Dutch firm ASML, the world's only maker of extreme ultraviolet (EUV) lithography machines used to manufacture the most advanced computer chips, has pushed back hard against a U.S. government report suggesting one of its EUV tools ended up in China.
According to Tom's Hardware, U.S. Commerce Secretary Howard Lutnick raised concerns in a conversation with ASML executives that China possesses an EUV lithography system. ASML responded by denying that it shipped any such scanners to the People's Republic of China.
The company did not treat the matter lightly. Per Tom's Hardware, ASML characterized the claims as "rumors" that are "inaccurate and damaging to our reputation."

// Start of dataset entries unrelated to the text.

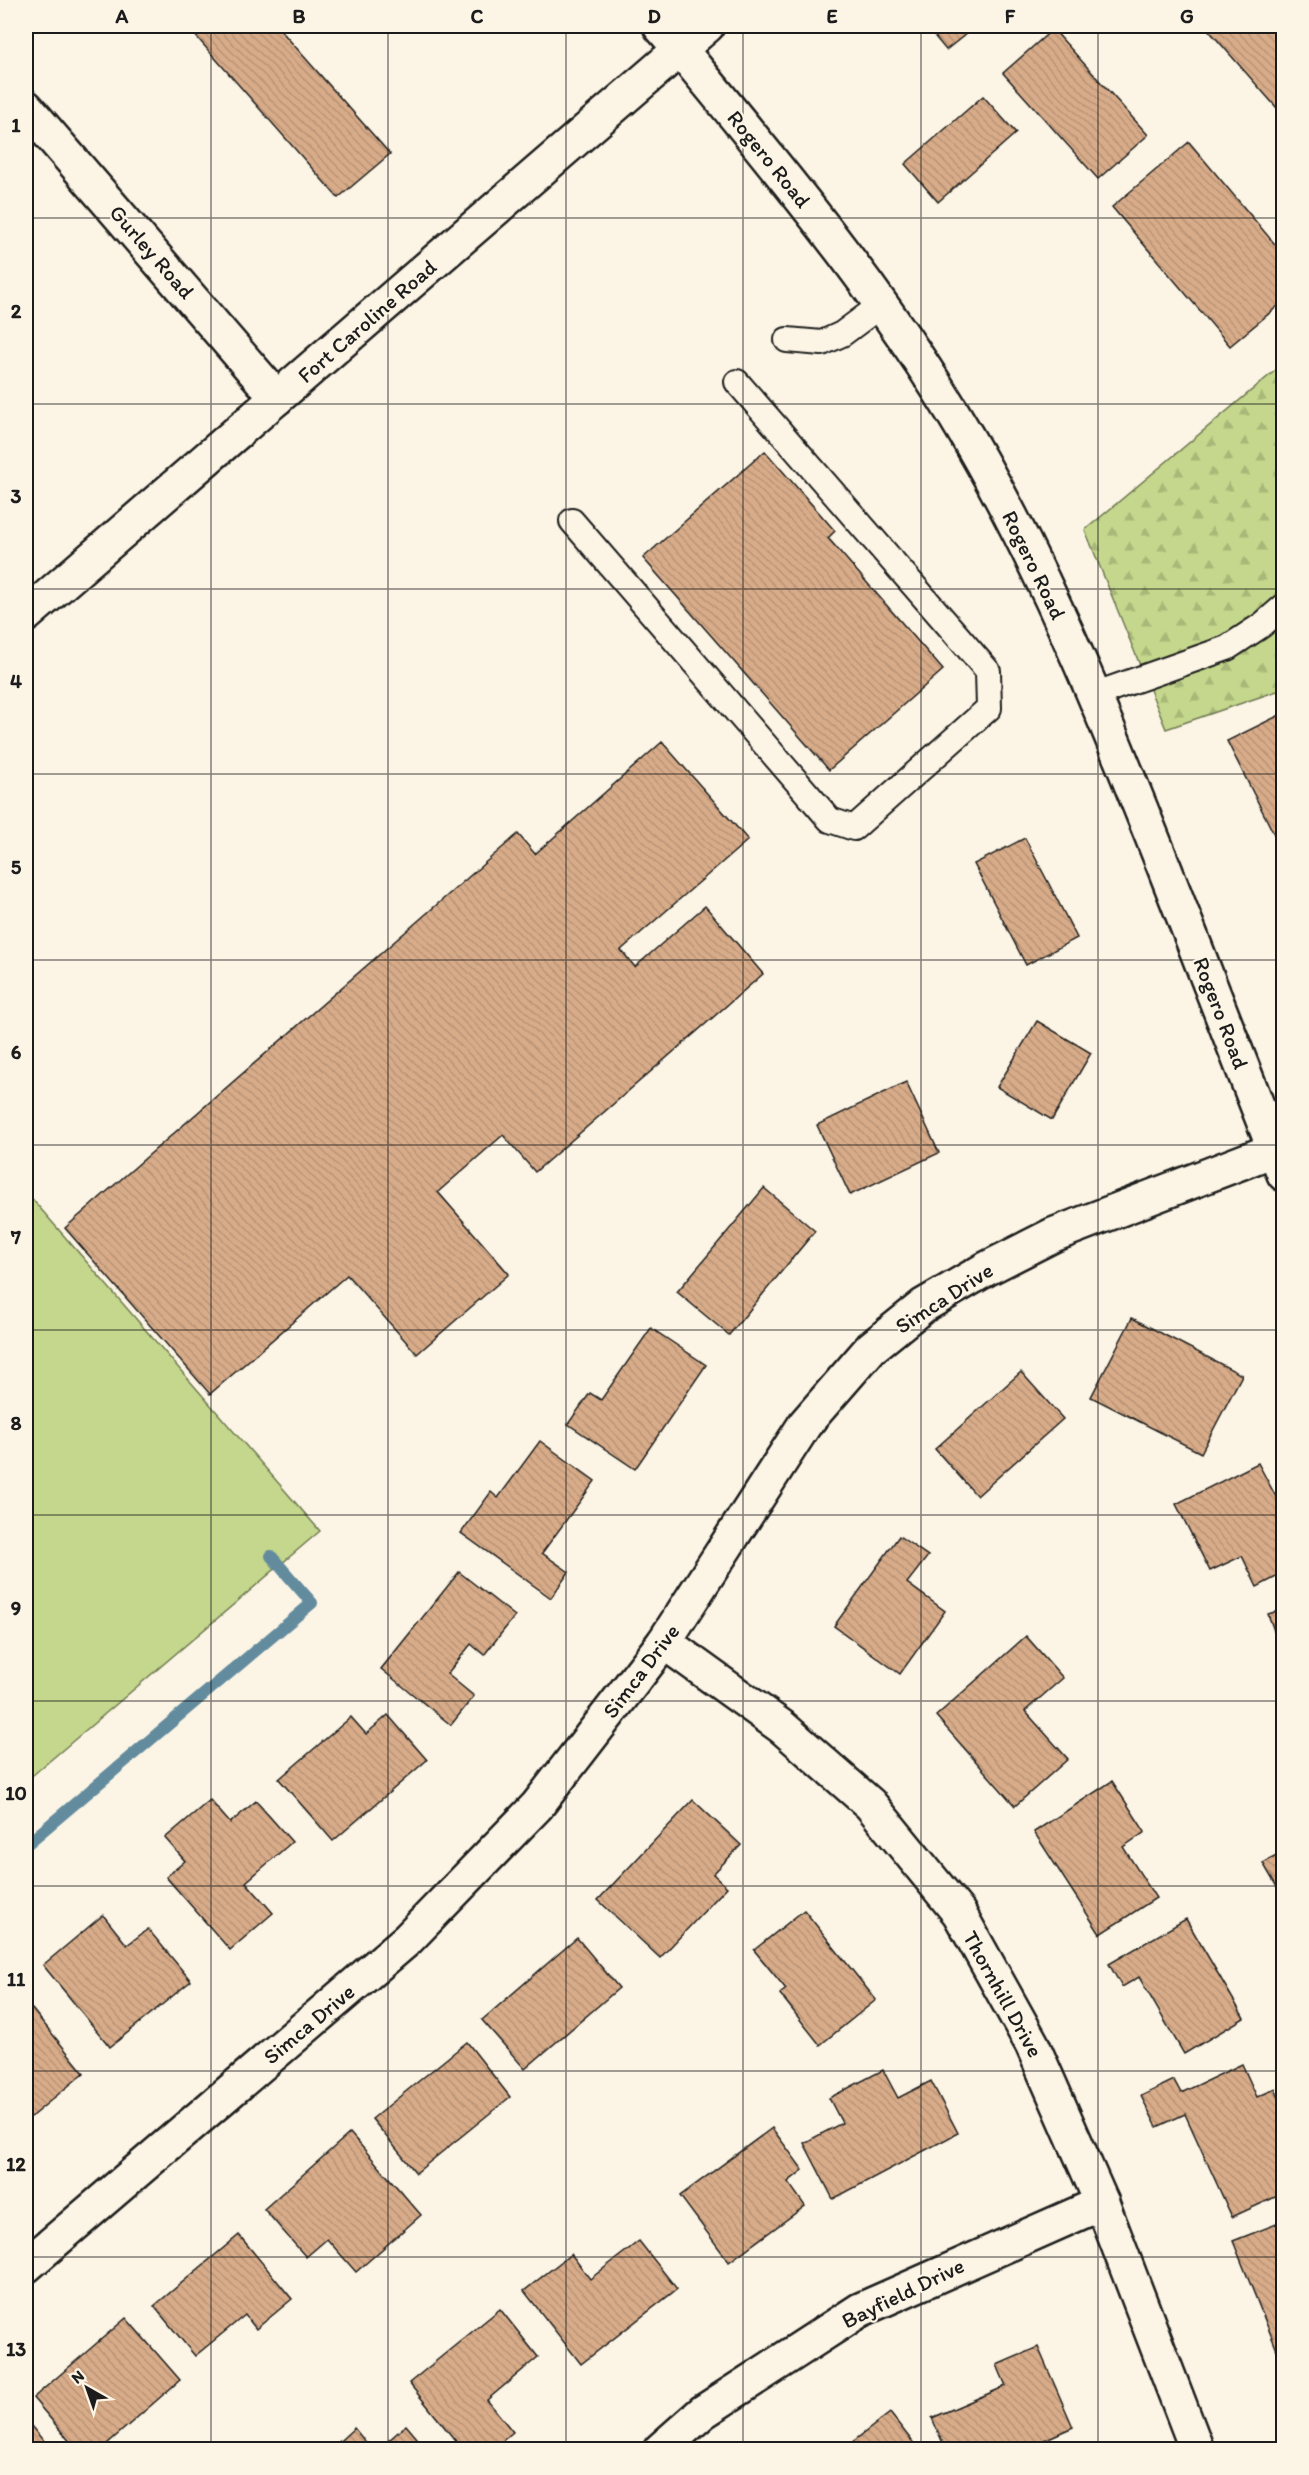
<svg xmlns="http://www.w3.org/2000/svg" width="1309" height="2475" font-family="Itim,sans-serif">
  <style>
    .green { fill: #c4d78c; stroke: #707a54; stroke-width: 1.5 }
    .forest { fill: url(#forest-firs); stroke: #707a54; stroke-width: 1.5 }
    .lines { fill: none; stroke-linecap: round; stroke-linejoin: round }
    .stream { stroke: #638b9e; stroke-width: 12 }
    .building { fill: url(#building-back-hatch); stroke: #1c1c1c; stroke-width: 1.5 }
    .lane-casing { stroke: #1c1c1c; stroke-width: 28 }
    .street-casing { stroke: #1c1c1c; stroke-width: 38 }
    .secondary-casing { stroke: #1c1c1c; stroke-width: 38 }
    .lane { stroke: #fcf5e5; stroke-width: 24 }
    .street { stroke: #fcf5e5; stroke-width: 33 }
    .secondary { stroke: #fcf5e5; stroke-width: 33 }
    .grid { fill: none; stroke: #1c1c1c; stroke-width: 1.5; stroke-opacity: 0.55 }
    .labels { text-anchor: middle; dominant-baseline: central; stroke-width: 4.5; stroke-linejoin: round; paint-order: stroke }
    .street-label { font-size: 22px; fill: #1c1c1c; stroke: #fcf5e5 }
    .neatline { fill: none; stroke: #1c1c1c; stroke-width: 2 }
    .grid-label { font-size: 20px; text-anchor: middle; font-weight: bold; fill: #1c1c1c }
  </style>
  <defs>
    <pattern id="forest-firs" width="22" height="20" patternUnits="userSpaceOnUse" patternTransform="scale(1.5)"><rect width="22" height="20" fill="#c4d78c"/><path d="M5 1l3.5 6h-7zM16 11l3.5 6h-7z" fill="#a8b878"/></pattern>
    <pattern id="building-back-hatch" width="6" height="6" patternUnits="userSpaceOnUse" patternTransform="scale(1.5)"><rect width="6" height="6" fill="#d8ac89"/><path d="M-1 5l2 2M0 0l6 6M5-1l2 2" fill="none" stroke="#b99376"/></pattern>
  </defs>
  <rect width="100%" height="100%" fill="#fcf5e5"/>
  <filter id="ink" filterUnits="userSpaceOnUse"><feTurbulence type="fractalNoise" baseFrequency=".0167" numOctaves="2"/><feDisplacementMap in="SourceGraphic" scale="12" xChannelSelector="R" yChannelSelector="G"/><feConvolveMatrix kernelMatrix="1 2 1 2 8 2 1 2 1" color-interpolation-filters="sRGB"/></filter>
  <g filter="url(#ink)">
    <polygon class="green" points="26,1192 320,1531 26,1781"/>
    <polygon class="forest" points="1283,364 1283,689 1166,729 1085,530"/>
    <g class="lines">
      <polyline class="stream" points="26,1845 312,1603 271,1556"/>
    </g>
    <g class="building">
      <polygon points="187,26 277,26 390,154 338,198"/>
      <polygon points="926,26 976,26 946,50"/>
      <polygon points="1205,26 1284,26 1284,116"/>
      <polygon points="1053,29 1148,135 1098,179 1003,73"/>
      <polygon points="983,96 1016,133 938,202 905,164"/>
      <polygon points="1189,142 1284,255 1284,301 1230,346 1112,207"/>
      <polygon points="765,451 835,531 828,538 943,670 829,770 643,558"/>
      <polygon points="1284,713 1284,839 1278,842 1227,741"/>
      <polygon points="662,742 748,840 621,950 635,967 705,906 763,974 535,1172 503,1135 438,1192 509,1274 417,1354 347,1275 210,1394 65,1228 518,834 535,854"/>
      <polygon points="1025,838 1077,938 1026,965 974,864"/>
      <polygon points="1037,1021 1091,1053 1052,1120 997,1087"/>
      <polygon points="906,1082 939,1153 850,1195 817,1125"/>
      <polygon points="764,1188 815,1231 729,1335 677,1292"/>
      <polygon points="1132,1318 1242,1375 1201,1453 1091,1397"/>
      <polygon points="651,1328 706,1365 635,1469 568,1424 590,1393 601,1400"/>
      <polygon points="1021,1372 1063,1419 977,1496 935,1449"/>
      <polygon points="540,1441 595,1481 542,1553 569,1572 551,1598 461,1533 491,1492 498,1498"/>
      <polygon points="1258,1463 1284,1512 1284,1573 1257,1587 1242,1556 1210,1571 1176,1504"/>
      <polygon points="899,1536 928,1556 907,1583 945,1611 900,1674 834,1626"/>
      <polygon points="459,1572 515,1616 484,1655 471,1644 447,1674 474,1696 451,1725 381,1669"/>
      <polygon points="1284,1609 1284,1659 1268,1614"/>
      <polygon points="1026,1636 1063,1678 1025,1711 1068,1759 1015,1806 936,1716"/>
      <polygon points="388,1715 427,1760 333,1841 279,1779 351,1717 366,1734"/>
      <polygon points="1112,1781 1145,1832 1123,1847 1156,1898 1100,1934 1034,1832"/>
      <polygon points="210,1800 230,1823 256,1801 292,1842 246,1882 273,1913 230,1950 166,1877 185,1861 165,1838"/>
      <polygon points="693,1800 741,1845 713,1874 727,1887 660,1958 598,1900"/>
      <polygon points="1284,1852 1284,1899 1263,1863"/>
      <polygon points="804,1910 876,2000 820,2045 780,1994 786,1989 754,1950"/>
      <polygon points="103,1915 127,1945 148,1929 191,1981 110,2047 43,1965"/>
      <polygon points="1186,1919 1244,2018 1184,2054 1139,1977 1122,1987 1109,1964"/>
      <polygon points="577,1938 619,1988 525,2069 482,2020"/>
      <polygon points="32,2009 84,2073 26,2121 26,2014"/>
      <polygon points="467,2042 510,2097 416,2173 372,2119"/>
      <polygon points="1242,2064 1257,2097 1275,2089 1284,2108 1284,2193 1232,2217 1185,2114 1157,2127 1141,2096 1174,2080 1181,2093"/>
      <polygon points="883,2070 898,2098 931,2081 958,2133 833,2199 804,2143 842,2123 829,2098"/>
      <polygon points="772,2128 803,2170 788,2182 805,2206 729,2262 680,2196"/>
      <polygon points="350,2133 421,2215 356,2272 327,2239 306,2257 264,2209"/>
      <polygon points="1284,2221 1284,2353 1279,2355 1233,2241"/>
      <polygon points="239,2235 292,2299 256,2329 245,2315 195,2356 154,2306"/>
      <polygon points="639,2241 677,2289 581,2364 524,2291 571,2254 590,2279"/>
      <polygon points="500,2309 538,2357 487,2400 513,2432 492,2450 463,2450 409,2383"/>
      <polygon points="126,2318 180,2380 100,2450 77,2450 33,2398"/>
      <polygon points="1038,2347 1073,2427 1022,2450 946,2450 932,2418 1006,2386 997,2365"/>
      <polygon points="890,2413 919,2450 842,2450"/>
      <polygon points="26,2420 51,2450 26,2450"/>
      <polygon points="406,2425 427,2450 378,2450"/>
      <polygon points="354,2428 372,2450 330,2450"/>
    </g>
    <g class="lines">
      <g class="lane-casing">
        <g id="lane">
          <polyline points="787,340 822,343 842,334 881,305"/>
          <polyline points="572,521 830,820 854,828 989,708 988,671 737,382"/>
          <polyline points="1096,694 1227,648 1262,625 1284,606"/>
        </g>
      </g>
      <g class="street-casing">
        <g id="street">
          <polyline points="660,26 680,49"/>
          <polyline points="26,107 277,398"/>
          <polyline points="664,1642 782,1727 870,1804 959,1913 1032,2044 1102,2203 1197,2450"/>
          <polyline points="26,2266 408,1939 537,1806 664,1642 805,1424 871,1348 923,1306 986,1269 1053,1235 1284,1146"/>
          <polyline points="660,2450 703,2412 860,2310 1102,2203"/>
        </g>
      </g>
      <g class="secondary-casing">
        <g id="secondary">
          <path d="M680,49C788,180 898,312 981,461C1054,591 1109,728 1164,867C1204,969 1244,1072 1284,1174"/>
          <polyline points="26,615 707,26"/>
        </g>
      </g>
      <use href="#lane" class="lane"/>
      <use href="#street" class="street"/>
      <use href="#secondary" class="secondary"/>
    </g>
  </g>
  <path class="grid" d="M211,26V2450M388,26V2450M566,26V2450M743,26V2450M921,26V2450M1098,26V2450M26,218H1284M26,404H1284M26,589H1284M26,774H1284M26,960H1284M26,1145H1284M26,1330H1284M26,1515H1284M26,1701H1284M26,1886H1284M26,2071H1284M26,2257H1284"/>
  <g class="labels">
    <g class="street-label">
      <text transform="translate(769 159) rotate(51)">Rogero Road</text>
      <text transform="translate(152 252) rotate(49)">Gurley Road</text>
      <text transform="translate(367 321) rotate(-41)">Fort Caroline Road</text>
      <text transform="translate(1034 565) rotate(64)">Rogero Road</text>
      <text transform="translate(1221 1013) rotate(69)">Rogero Road</text>
      <text transform="translate(944 1298) rotate(-33)">Simca Drive</text>
      <text transform="translate(641 1671) rotate(-53)">Simca Drive</text>
      <text transform="translate(1003 1994) rotate(61)">Thornhill Drive</text>
      <text transform="translate(309 2024) rotate(-40)">Simca Drive</text>
      <text transform="translate(903 2293) rotate(-26)">Bayfield Drive</text>
    </g>
  </g>
  <rect width="1309" height="2475" fill="none" stroke="#fcf5e5" stroke-width="66"/>
  <g transform="translate(87 2388) rotate(320)" stroke="#fcf5e5" stroke-width="4.5" paint-order="stroke">
  <path d="M0-4.5L10 22L0 15L-10 22Z" fill="#1c1c1c"/>
  <text y="-9" font-size="16" font-weight="bold" text-anchor="middle" fill="#1c1c1c">N</text>
  </g>
  <rect x="33" y="33" width="1243" height="2409" class="neatline"/>
  <g class="grid-label">
    <text x="122" y="23">A</text>
    <text x="299" y="23">B</text>
    <text x="477" y="23">C</text>
    <text x="654" y="23">D</text>
    <text x="832" y="23">E</text>
    <text x="1010" y="23">F</text>
    <text x="1187" y="23">G</text>
    <text x="16" y="132">1</text>
    <text x="16" y="318">2</text>
    <text x="16" y="503">3</text>
    <text x="16" y="688">4</text>
    <text x="16" y="874">5</text>
    <text x="16" y="1059">6</text>
    <text x="16" y="1244">7</text>
    <text x="16" y="1430">8</text>
    <text x="16" y="1615">9</text>
    <text x="16" y="1800">10</text>
    <text x="16" y="1986">11</text>
    <text x="16" y="2171">12</text>
    <text x="16" y="2356">13</text>
  </g>
</svg>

The stakes here are significant. EUV lithography is the single most tightly controlled technology in the chip industry. These machines are extraordinarily complex and expensive, and they are essential for producing the cutting-edge processors that power advanced computing and artificial intelligence. For years, U.S.-led export controls have aimed to keep EUV systems out of China's hands to slow its progress in making the most advanced semiconductors.

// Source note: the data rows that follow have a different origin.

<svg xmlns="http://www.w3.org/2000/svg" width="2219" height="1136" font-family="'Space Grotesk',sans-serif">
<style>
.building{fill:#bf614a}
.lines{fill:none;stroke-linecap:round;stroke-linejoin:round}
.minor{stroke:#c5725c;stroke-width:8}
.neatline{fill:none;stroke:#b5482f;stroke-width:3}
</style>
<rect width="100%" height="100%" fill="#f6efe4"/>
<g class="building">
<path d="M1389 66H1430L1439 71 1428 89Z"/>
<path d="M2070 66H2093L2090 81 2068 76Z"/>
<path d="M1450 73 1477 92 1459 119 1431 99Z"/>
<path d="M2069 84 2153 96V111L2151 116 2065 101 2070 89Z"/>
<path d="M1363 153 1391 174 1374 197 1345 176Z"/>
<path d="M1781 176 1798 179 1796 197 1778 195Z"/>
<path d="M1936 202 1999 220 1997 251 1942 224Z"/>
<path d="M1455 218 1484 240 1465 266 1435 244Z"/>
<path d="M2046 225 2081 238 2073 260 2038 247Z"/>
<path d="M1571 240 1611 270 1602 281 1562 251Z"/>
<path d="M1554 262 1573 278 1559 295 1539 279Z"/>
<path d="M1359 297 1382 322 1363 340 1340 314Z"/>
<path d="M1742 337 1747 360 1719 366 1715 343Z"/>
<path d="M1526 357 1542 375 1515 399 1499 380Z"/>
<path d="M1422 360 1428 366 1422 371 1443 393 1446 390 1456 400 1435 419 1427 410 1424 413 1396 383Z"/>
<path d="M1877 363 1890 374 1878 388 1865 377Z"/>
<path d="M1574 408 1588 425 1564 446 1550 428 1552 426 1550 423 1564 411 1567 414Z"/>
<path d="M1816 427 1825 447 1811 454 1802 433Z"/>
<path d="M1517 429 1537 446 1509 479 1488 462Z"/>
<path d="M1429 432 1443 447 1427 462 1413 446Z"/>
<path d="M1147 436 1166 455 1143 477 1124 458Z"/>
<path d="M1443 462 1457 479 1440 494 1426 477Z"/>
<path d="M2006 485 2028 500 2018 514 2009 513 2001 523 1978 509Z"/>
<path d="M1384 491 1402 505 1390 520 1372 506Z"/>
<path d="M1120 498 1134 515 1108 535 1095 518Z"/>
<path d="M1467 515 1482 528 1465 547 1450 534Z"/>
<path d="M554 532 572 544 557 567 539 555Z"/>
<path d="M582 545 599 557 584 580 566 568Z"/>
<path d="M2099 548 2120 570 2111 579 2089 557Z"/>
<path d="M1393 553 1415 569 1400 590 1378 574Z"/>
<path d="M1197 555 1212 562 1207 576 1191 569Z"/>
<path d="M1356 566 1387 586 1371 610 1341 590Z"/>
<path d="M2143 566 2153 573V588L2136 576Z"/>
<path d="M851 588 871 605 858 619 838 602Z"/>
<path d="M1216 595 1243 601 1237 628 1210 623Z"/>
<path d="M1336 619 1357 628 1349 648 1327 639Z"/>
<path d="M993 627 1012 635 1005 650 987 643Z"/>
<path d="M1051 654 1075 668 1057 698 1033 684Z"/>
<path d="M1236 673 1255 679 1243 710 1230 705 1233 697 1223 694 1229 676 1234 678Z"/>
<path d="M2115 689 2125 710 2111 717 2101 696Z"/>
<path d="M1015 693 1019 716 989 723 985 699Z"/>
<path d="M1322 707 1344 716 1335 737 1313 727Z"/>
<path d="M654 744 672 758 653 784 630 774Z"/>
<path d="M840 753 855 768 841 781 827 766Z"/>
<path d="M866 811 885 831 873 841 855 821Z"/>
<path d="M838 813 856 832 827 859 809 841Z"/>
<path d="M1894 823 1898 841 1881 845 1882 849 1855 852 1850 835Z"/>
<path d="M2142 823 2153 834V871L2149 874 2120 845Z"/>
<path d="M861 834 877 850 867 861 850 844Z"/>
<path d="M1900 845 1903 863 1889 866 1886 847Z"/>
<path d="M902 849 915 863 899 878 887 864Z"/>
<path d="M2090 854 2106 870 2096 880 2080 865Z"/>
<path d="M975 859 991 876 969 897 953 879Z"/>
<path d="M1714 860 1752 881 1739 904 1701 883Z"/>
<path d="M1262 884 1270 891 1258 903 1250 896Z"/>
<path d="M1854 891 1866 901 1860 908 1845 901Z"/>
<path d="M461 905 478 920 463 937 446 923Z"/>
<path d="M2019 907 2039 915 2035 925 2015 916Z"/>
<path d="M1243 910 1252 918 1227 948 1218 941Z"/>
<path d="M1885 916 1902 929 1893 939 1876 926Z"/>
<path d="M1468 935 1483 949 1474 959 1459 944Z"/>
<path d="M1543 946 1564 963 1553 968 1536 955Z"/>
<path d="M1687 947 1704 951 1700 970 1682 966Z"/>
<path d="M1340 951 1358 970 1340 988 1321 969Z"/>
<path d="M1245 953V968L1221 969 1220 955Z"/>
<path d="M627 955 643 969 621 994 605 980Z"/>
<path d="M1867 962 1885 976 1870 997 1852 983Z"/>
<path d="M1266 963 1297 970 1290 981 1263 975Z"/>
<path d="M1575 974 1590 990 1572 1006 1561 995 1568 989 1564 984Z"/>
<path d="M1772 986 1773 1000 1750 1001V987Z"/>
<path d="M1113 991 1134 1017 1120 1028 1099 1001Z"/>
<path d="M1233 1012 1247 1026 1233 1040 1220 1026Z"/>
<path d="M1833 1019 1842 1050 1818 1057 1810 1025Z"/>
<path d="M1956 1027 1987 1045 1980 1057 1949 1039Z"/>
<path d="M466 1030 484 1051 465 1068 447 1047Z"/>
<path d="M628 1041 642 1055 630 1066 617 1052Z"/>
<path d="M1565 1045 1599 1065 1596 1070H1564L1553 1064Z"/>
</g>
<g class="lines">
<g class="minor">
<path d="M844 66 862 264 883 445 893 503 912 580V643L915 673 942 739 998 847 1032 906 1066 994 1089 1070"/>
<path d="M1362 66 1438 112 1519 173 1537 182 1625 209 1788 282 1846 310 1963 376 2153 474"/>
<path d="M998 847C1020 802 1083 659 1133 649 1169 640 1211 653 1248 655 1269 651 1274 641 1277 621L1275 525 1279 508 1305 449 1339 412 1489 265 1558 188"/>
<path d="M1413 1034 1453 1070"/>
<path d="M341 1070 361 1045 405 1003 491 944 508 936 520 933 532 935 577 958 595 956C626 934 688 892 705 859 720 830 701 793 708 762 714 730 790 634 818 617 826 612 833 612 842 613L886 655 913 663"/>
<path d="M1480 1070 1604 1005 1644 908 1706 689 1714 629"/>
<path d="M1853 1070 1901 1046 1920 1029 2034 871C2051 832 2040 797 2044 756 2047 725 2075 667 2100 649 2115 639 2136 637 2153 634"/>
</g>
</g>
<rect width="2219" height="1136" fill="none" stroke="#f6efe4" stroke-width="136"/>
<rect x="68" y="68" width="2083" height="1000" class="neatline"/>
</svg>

If a U.S. official believes China has obtained an EUV system, it would suggest those controls may have failed — a politically charged possibility. ASML's firm denial directly contradicts the concern attributed to Lutnick, leaving an open question about what, if anything, actually reached China.
Why it matters: EUV machines sit at the heart of the U.S.-China tech rivalry, and whether one has slipped past export controls could reshape the debate over how well those restrictions are working.